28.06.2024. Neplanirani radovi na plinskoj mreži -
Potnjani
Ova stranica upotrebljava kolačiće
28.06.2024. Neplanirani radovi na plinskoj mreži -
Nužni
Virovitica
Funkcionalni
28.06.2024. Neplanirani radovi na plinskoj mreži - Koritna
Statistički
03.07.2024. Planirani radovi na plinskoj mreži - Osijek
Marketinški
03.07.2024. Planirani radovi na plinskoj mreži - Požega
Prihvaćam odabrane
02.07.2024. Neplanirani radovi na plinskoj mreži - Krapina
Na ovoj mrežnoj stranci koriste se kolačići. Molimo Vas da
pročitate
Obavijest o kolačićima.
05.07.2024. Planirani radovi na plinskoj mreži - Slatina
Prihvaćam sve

------------------------------

## ASSIGNMENT
Write out, character for character, the stretch of the items from the very first line through the line containing "Statistički", with both ends included.

## EXERCISE SOLUTION
28.06.2024. Neplanirani radovi na plinskoj mreži -
Potnjani
Ova stranica upotrebljava kolačiće
28.06.2024. Neplanirani radovi na plinskoj mreži -
Nužni
Virovitica
Funkcionalni
28.06.2024. Neplanirani radovi na plinskoj mreži - Koritna
Statistički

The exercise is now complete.